## Source extract
▼▼▼

Character generation in The Expanse Roleplaying Game is done using a ten-step outline. This is a concept-driven design process; you decide at the beginning what you want and then tailor your character to get the desired result. At first I was worried that this process was going to be too player-directed and subject to min/maxing of characters. In reality, I discovered the system strikes a good balance between player desire and random chance.
The AGE system defines characters through nine abilities. The score for each ability ranges from -2 (quite poor) to 4 (truly outstanding). The book goes out of its way to say that a score of 1 is “average” for characters but everyday individuals are 0. As a long-time Traveller RPG player where characters are often “ordinary sophonts thrown into extraordinary situations” I’m not sure how I really feel about “special” characters.
For my first character in The Expanse Roleplaying Game I decided I wanted to generate a captain of a small subsidized freighter that moves about the Belt. Here I step through the 10-step process:
Goals and Ties (Player driven) – Short Term > Move to better ship, Long Term > own ship. Ties – ??
Name & Description (Player choice) – Chester “Chessy” Smith
Generally speaking, I am pleased with the result. I certainly generated my Subsidized Merchant Captain, but the process also created more than a few hooks that I as a player (or the GM) can build on. What makes a middle-class academic turn outsider?
One aspect of character generation in The Expanse Roleplaying Game I find very interesting is Step 7: Income and Equipment. Characters do not track money in credits, but instead use an Income Score that shows a relative financial condition. When combined with the rules for income and lifestyle it is possible to put the “cost of living” into the game and make it a contributing narrative element of the story.

▲▲▲

## Collected data
▼▼▼

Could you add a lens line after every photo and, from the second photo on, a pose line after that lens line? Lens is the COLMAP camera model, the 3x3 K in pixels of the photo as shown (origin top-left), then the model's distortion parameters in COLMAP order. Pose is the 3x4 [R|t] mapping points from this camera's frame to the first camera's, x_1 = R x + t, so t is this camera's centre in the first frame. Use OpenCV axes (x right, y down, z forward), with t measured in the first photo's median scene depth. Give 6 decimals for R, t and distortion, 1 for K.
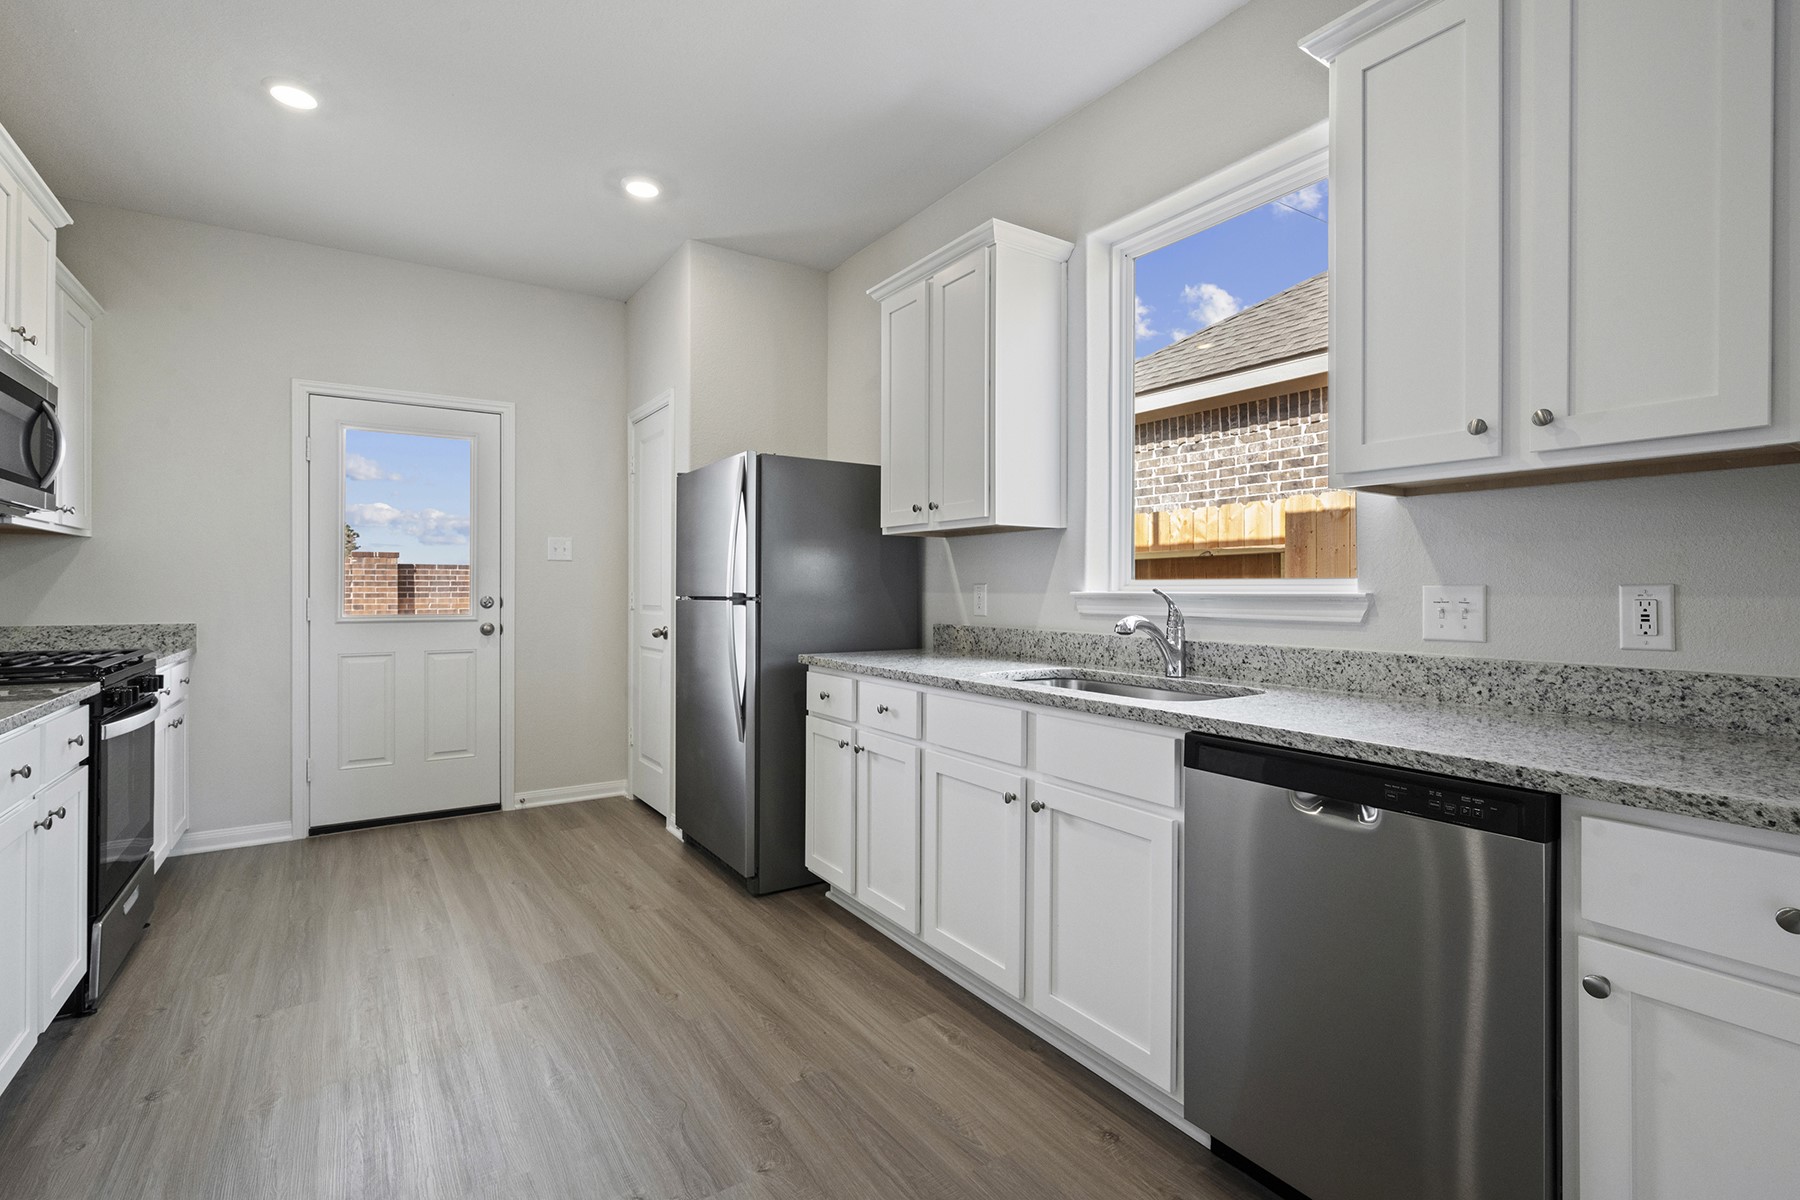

▲▲▲

## Prompt A
Using the Expanse character generation text, answer:
(i) How many steps does the character generation outline have?
(ii) Through how many abilities does the AGE system define characters?
(iii) What do characters use instead of tracking money in credits?
## Prompt B
Translate this sentence from the Expanse character generation text into Spanish: "Characters do not track money in credits, but instead use an Income Score that shows a relative financial condition."
## Prompt C
For each statement, say whether it agrees with the Expanse character generation text, and quote the words that decide it.
(i) Ability scores run from -2 to 4.
(ii) The first character built was the captain of a large warship.
(iii) In practice, the writer found the system too player-directed.
The material that comes with this page is not needed here.

## Your response A
(i) Ten.
(ii) Nine.
(iii) An Income Score that shows a relative financial condition.

## Your response B
Los personajes no llevan la cuenta del dinero en créditos, sino que usan una Puntuación de Ingresos que muestra una situación financiera relativa.

## Your response C
(i) Yes: "The score for each ability ranges from -2 (quite poor) to 4 (truly outstanding)."
(ii) No: "a captain of a small subsidized freighter that moves about the Belt"
(iii) No: "In reality, I discovered the system strikes a good balance between player desire and random chance."